Adrian Zandberg calls for the protection of water resources in Poland, claiming that we already have less water than Egypt. The data we analyzed does not support this.
On July 15, politicians from the Left Together met with sympathizers in Sopot. One of the participants drew attention to the problem of water: he postulated the development of the so-called small retention, i.e. retaining water or slowing down its runoff, for example by collecting rainwater. “I can applaud this question, but I will say that small retention is not everything” – replied Adrian Zandberg from the Together Party. “What we need, ladies and gentlemen, in a country like Poland, is also renaturation” – he said, adding:
Today, there is less water in Poland than in Egypt.
The politician emphasized that many regions of Poland are permanently affected by agricultural drought, which may soon threaten food security. He accused politicians of hypocrisy who, talking to farmers, argue that they should not worry about climate change, for example.
But is the comparison between Poland and Egypt true?
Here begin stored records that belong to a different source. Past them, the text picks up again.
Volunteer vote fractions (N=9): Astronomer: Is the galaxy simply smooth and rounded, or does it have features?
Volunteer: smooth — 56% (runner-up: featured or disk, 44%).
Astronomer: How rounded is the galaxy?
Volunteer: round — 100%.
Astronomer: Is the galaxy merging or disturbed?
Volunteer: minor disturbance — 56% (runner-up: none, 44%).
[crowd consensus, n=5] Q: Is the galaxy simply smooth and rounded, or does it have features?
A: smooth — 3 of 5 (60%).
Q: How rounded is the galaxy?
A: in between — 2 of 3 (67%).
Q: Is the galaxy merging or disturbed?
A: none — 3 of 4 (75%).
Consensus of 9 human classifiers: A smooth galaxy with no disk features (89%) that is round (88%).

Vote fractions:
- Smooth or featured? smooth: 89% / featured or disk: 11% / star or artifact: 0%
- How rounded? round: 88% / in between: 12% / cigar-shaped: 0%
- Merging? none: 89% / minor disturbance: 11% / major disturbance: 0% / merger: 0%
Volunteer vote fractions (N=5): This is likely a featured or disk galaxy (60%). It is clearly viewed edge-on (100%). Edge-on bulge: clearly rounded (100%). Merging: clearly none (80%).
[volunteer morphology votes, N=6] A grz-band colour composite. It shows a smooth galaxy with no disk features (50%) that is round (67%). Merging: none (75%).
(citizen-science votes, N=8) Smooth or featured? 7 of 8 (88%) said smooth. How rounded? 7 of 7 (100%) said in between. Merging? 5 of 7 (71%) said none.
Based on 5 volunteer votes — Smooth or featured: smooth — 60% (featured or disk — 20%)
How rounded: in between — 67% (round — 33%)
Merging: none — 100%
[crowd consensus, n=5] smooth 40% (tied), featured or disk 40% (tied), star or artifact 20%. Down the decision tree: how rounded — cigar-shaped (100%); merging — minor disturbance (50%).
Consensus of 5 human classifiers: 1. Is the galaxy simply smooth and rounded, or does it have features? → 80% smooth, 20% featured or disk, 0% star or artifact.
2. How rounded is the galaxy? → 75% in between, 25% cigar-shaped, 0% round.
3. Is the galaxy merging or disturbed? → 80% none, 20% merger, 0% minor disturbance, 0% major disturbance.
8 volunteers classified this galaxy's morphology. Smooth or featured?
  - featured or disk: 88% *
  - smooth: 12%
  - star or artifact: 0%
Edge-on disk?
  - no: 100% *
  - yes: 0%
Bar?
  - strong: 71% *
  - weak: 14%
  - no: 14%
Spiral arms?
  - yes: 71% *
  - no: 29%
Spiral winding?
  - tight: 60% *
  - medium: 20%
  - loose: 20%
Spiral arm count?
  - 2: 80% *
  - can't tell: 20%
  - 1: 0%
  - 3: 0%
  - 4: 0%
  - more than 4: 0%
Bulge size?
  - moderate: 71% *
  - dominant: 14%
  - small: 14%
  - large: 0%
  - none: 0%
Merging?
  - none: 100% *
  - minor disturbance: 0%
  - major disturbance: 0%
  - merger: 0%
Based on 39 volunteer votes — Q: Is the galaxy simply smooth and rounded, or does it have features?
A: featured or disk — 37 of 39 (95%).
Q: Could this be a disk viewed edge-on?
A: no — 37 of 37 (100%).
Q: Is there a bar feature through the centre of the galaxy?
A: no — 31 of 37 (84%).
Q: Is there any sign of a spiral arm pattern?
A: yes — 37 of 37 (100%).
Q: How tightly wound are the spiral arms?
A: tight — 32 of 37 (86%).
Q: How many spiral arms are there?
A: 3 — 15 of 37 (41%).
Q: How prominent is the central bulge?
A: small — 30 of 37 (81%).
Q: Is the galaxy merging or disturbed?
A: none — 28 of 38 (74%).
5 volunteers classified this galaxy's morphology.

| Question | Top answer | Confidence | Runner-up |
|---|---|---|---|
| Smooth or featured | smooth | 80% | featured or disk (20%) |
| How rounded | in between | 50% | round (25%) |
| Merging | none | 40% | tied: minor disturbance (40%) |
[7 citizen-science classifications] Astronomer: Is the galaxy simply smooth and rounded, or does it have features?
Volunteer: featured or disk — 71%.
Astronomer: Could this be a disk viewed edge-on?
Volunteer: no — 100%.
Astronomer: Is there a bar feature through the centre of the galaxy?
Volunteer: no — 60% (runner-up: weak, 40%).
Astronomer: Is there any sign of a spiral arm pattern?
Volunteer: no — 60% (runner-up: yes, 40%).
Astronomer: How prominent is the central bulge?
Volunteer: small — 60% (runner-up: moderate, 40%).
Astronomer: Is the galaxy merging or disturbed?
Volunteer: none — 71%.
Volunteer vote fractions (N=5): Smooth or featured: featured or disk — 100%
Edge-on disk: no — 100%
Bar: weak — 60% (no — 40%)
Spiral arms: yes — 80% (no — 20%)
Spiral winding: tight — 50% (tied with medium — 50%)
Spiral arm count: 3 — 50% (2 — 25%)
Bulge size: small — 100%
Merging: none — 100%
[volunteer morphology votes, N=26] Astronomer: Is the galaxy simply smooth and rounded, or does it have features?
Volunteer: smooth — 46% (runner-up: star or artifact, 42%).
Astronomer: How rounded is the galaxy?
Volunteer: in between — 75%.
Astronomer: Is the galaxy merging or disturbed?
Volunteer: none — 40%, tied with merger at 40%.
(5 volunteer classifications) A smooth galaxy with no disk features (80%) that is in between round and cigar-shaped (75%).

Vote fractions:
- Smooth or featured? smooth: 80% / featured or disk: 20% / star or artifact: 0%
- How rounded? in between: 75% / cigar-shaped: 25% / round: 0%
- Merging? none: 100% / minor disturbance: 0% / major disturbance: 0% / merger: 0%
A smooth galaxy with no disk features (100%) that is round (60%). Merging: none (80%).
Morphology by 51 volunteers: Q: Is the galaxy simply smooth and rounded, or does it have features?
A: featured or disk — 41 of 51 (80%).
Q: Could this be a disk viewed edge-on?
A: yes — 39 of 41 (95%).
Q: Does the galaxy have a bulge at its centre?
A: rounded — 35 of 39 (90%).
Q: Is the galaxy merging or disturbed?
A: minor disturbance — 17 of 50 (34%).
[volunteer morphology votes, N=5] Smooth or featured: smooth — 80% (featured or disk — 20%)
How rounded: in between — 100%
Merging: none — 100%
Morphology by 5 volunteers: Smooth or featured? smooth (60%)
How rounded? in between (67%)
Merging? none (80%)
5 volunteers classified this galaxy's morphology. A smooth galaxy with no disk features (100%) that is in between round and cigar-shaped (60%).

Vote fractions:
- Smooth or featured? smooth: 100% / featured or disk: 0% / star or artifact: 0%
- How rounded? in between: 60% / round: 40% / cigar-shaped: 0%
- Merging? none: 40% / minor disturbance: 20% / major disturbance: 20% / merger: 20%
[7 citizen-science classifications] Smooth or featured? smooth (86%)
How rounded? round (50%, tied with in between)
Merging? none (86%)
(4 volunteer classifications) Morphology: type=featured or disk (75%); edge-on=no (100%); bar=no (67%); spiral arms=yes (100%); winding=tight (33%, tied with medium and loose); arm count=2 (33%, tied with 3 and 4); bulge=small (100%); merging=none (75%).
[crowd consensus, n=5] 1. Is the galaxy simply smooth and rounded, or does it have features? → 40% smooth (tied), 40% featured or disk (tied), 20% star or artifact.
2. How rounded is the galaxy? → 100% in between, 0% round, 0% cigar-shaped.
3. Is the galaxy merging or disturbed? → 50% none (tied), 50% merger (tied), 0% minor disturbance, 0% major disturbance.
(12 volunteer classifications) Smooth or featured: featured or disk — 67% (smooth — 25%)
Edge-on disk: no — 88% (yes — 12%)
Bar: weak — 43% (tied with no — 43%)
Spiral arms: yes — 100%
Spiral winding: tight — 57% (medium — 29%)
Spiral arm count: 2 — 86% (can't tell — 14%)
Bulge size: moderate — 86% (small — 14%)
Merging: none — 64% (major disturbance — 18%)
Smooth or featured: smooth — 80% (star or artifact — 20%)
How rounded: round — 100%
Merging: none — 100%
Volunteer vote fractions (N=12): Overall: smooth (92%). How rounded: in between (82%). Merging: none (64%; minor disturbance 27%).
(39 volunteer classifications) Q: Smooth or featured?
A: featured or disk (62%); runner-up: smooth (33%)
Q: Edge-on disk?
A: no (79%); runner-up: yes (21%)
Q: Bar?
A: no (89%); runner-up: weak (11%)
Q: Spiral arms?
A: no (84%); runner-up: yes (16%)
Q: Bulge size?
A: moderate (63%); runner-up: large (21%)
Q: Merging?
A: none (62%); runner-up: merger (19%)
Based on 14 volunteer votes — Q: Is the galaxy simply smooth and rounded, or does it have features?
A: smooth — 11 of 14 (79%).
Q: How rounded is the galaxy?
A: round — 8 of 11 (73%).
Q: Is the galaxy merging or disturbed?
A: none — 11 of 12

Total renewable water resources
Adrian Zandberg is not the first politician to compare the water resources of Poland and Egypt. In June 2019, a fact-checking service Demagogue he checked a similar statement by MP Jan Łopata. In February 2020, Dr. Sebastian Szklarek from the European Regional Center for Ecohydrology of the Polish Academy of Sciences published on his blog article dedicated to such comparisons.
Doctor Szklarek refers in his text to the database aquastat belonging to the Food and Agriculture Organization of the United Nations (FAO). The database contains information on total renewable water resources in individual countries of the world. According to the FAO definition, this term covers surface and groundwater – including those flowing into the country from abroad. “It corresponds to the maximum theoretical annual amount of water available for a given country at any given time,” we read in glossary on the FAO website.
According to the latest available data in 2020, Poland’s total renewable water resources were slightly larger than Egypt’s. In Poland, they amounted to 60.5 billion cubic meters, and in Egypt – 57.5 billion.
Per capita, Polish water resources were 2.8 times greater than in Egypt – were 1598.56 cubic meters, and in Egypt – 561.88.
We tried to contact Adrian Zandberg to ask him about the basis of his thesis, but to no avail. However, in view of the above-quoted data, we consider the statement of the politician of the Left Together to be false.
Poland and Egypt: different climate, different problems
– Data from the Aquastat project are good data. There are no similar alternatives – says Dr. Sebastian Szklarek in an interview with Konkret24. He explains that the total renewable water resources are not all the water accumulated within the country’s borders. It’s about the amount of resources that flow through a country each year. – This is the water that leaves the country in rivers every year. This is how these estimates are made by measuring river flows, says Dr. Szklarek. In his opinion comparing countries can be misleading due to different climatic and hydrological conditions. – Each body of water is like a patient, it needs to be thoroughly examined – says the expert.
Sebastian Szklarek notes that in Poland water comes mainly from precipitation. Egypt’s resources are based on the Nile, which is fed in central Africa. – A completely different country, different water problems, different solutions must be used – he concludes. He adds that an important issue is one different water quality in both countries. For example, it is about drinking water.